EXERCISE.
Reproduce all of the material below with each "DOCENTI" swapped for "INSEGNANTI", and leave everything else unchanged.

+---+

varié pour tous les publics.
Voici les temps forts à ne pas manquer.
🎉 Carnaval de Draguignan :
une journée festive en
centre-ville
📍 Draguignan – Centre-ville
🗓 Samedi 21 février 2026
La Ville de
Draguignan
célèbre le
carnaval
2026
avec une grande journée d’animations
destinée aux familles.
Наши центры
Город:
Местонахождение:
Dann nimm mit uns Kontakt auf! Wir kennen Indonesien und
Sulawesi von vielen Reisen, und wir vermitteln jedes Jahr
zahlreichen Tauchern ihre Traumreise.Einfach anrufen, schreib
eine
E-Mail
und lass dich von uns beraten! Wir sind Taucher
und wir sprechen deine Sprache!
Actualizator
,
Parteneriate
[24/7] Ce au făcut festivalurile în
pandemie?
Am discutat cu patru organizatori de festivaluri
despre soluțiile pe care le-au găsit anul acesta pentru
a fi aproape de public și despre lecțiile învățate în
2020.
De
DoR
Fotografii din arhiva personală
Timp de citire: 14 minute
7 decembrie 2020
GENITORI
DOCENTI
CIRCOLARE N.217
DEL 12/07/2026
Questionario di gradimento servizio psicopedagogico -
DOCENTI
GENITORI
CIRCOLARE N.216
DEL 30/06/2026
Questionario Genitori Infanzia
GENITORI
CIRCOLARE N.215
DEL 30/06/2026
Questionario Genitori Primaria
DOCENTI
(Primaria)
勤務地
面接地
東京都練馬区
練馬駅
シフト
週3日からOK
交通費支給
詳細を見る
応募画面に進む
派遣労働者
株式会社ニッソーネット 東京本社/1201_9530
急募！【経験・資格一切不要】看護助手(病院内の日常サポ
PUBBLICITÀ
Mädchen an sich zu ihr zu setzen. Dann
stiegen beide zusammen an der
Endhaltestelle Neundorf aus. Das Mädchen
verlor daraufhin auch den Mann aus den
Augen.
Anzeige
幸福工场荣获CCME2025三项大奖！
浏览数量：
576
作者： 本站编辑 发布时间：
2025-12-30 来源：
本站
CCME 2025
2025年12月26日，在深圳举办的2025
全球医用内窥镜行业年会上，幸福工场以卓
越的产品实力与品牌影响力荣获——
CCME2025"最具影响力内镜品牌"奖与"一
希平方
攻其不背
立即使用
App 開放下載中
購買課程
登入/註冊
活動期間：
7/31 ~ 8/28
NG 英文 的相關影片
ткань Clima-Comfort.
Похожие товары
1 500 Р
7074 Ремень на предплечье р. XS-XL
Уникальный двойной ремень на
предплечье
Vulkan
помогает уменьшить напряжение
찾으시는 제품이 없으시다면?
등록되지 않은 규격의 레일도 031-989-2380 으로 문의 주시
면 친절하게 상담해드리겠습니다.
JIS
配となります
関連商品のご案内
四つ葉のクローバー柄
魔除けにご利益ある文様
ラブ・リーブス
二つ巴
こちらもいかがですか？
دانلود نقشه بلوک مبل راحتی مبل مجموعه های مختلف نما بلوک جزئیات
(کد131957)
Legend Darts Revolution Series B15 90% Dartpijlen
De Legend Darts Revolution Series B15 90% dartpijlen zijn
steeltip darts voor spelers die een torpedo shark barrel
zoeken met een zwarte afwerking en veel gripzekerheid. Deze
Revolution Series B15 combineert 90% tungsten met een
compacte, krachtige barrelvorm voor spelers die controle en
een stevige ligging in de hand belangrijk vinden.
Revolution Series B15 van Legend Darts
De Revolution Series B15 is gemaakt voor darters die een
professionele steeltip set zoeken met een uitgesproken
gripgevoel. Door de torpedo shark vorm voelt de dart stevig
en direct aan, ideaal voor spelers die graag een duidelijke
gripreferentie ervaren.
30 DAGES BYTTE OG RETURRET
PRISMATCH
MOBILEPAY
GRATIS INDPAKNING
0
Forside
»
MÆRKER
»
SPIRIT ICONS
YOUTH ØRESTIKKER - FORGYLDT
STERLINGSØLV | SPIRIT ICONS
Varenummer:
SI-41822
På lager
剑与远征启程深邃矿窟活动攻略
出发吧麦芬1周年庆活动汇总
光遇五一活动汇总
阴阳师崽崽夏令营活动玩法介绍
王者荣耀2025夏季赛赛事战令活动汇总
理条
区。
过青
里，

+---+

OUTPUT OF THE TASK.
varié pour tous les publics.
Voici les temps forts à ne pas manquer.
🎉 Carnaval de Draguignan :
une journée festive en
centre-ville
📍 Draguignan – Centre-ville
🗓 Samedi 21 février 2026
La Ville de
Draguignan
célèbre le
carnaval
2026
avec une grande journée d’animations
destinée aux familles.
Наши центры
Город:
Местонахождение:
Dann nimm mit uns Kontakt auf! Wir kennen Indonesien und
Sulawesi von vielen Reisen, und wir vermitteln jedes Jahr
zahlreichen Tauchern ihre Traumreise.Einfach anrufen, schreib
eine
E-Mail
und lass dich von uns beraten! Wir sind Taucher
und wir sprechen deine Sprache!
Actualizator
,
Parteneriate
[24/7] Ce au făcut festivalurile în
pandemie?
Am discutat cu patru organizatori de festivaluri
despre soluțiile pe care le-au găsit anul acesta pentru
a fi aproape de public și despre lecțiile învățate în
2020.
De
DoR
Fotografii din arhiva personală
Timp de citire: 14 minute
7 decembrie 2020
GENITORI
INSEGNANTI
CIRCOLARE N.217
DEL 12/07/2026
Questionario di gradimento servizio psicopedagogico -
INSEGNANTI
GENITORI
CIRCOLARE N.216
DEL 30/06/2026
Questionario Genitori Infanzia
GENITORI
CIRCOLARE N.215
DEL 30/06/2026
Questionario Genitori Primaria
INSEGNANTI
(Primaria)
勤務地
面接地
東京都練馬区
練馬駅
シフト
週3日からOK
交通費支給
詳細を見る
応募画面に進む
派遣労働者
株式会社ニッソーネット 東京本社/1201_9530
急募！【経験・資格一切不要】看護助手(病院内の日常サポ
PUBBLICITÀ
Mädchen an sich zu ihr zu setzen. Dann
stiegen beide zusammen an der
Endhaltestelle Neundorf aus. Das Mädchen
verlor daraufhin auch den Mann aus den
Augen.
Anzeige
幸福工场荣获CCME2025三项大奖！
浏览数量：
576
作者： 本站编辑 发布时间：
2025-12-30 来源：
本站
CCME 2025
2025年12月26日，在深圳举办的2025
全球医用内窥镜行业年会上，幸福工场以卓
越的产品实力与品牌影响力荣获——
CCME2025"最具影响力内镜品牌"奖与"一
希平方
攻其不背
立即使用
App 開放下載中
購買課程
登入/註冊
活動期間：
7/31 ~ 8/28
NG 英文 的相關影片
ткань Clima-Comfort.
Похожие товары
1 500 Р
7074 Ремень на предплечье р. XS-XL
Уникальный двойной ремень на
предплечье
Vulkan
помогает уменьшить напряжение
찾으시는 제품이 없으시다면?
등록되지 않은 규격의 레일도 031-989-2380 으로 문의 주시
면 친절하게 상담해드리겠습니다.
JIS
配となります
関連商品のご案内
四つ葉のクローバー柄
魔除けにご利益ある文様
ラブ・リーブス
二つ巴
こちらもいかがですか？
دانلود نقشه بلوک مبل راحتی مبل مجموعه های مختلف نما بلوک جزئیات
(کد131957)
Legend Darts Revolution Series B15 90% Dartpijlen
De Legend Darts Revolution Series B15 90% dartpijlen zijn
steeltip darts voor spelers die een torpedo shark barrel
zoeken met een zwarte afwerking en veel gripzekerheid. Deze
Revolution Series B15 combineert 90% tungsten met een
compacte, krachtige barrelvorm voor spelers die controle en
een stevige ligging in de hand belangrijk vinden.
Revolution Series B15 van Legend Darts
De Revolution Series B15 is gemaakt voor darters die een
professionele steeltip set zoeken met een uitgesproken
gripgevoel. Door de torpedo shark vorm voelt de dart stevig
en direct aan, ideaal voor spelers die graag een duidelijke
gripreferentie ervaren.
30 DAGES BYTTE OG RETURRET
PRISMATCH
MOBILEPAY
GRATIS INDPAKNING
0
Forside
»
MÆRKER
»
SPIRIT ICONS
YOUTH ØRESTIKKER - FORGYLDT
STERLINGSØLV | SPIRIT ICONS
Varenummer:
SI-41822
På lager
剑与远征启程深邃矿窟活动攻略
出发吧麦芬1周年庆活动汇总
光遇五一活动汇总
阴阳师崽崽夏令营活动玩法介绍
王者荣耀2025夏季赛赛事战令活动汇总
理条
区。
过青
里，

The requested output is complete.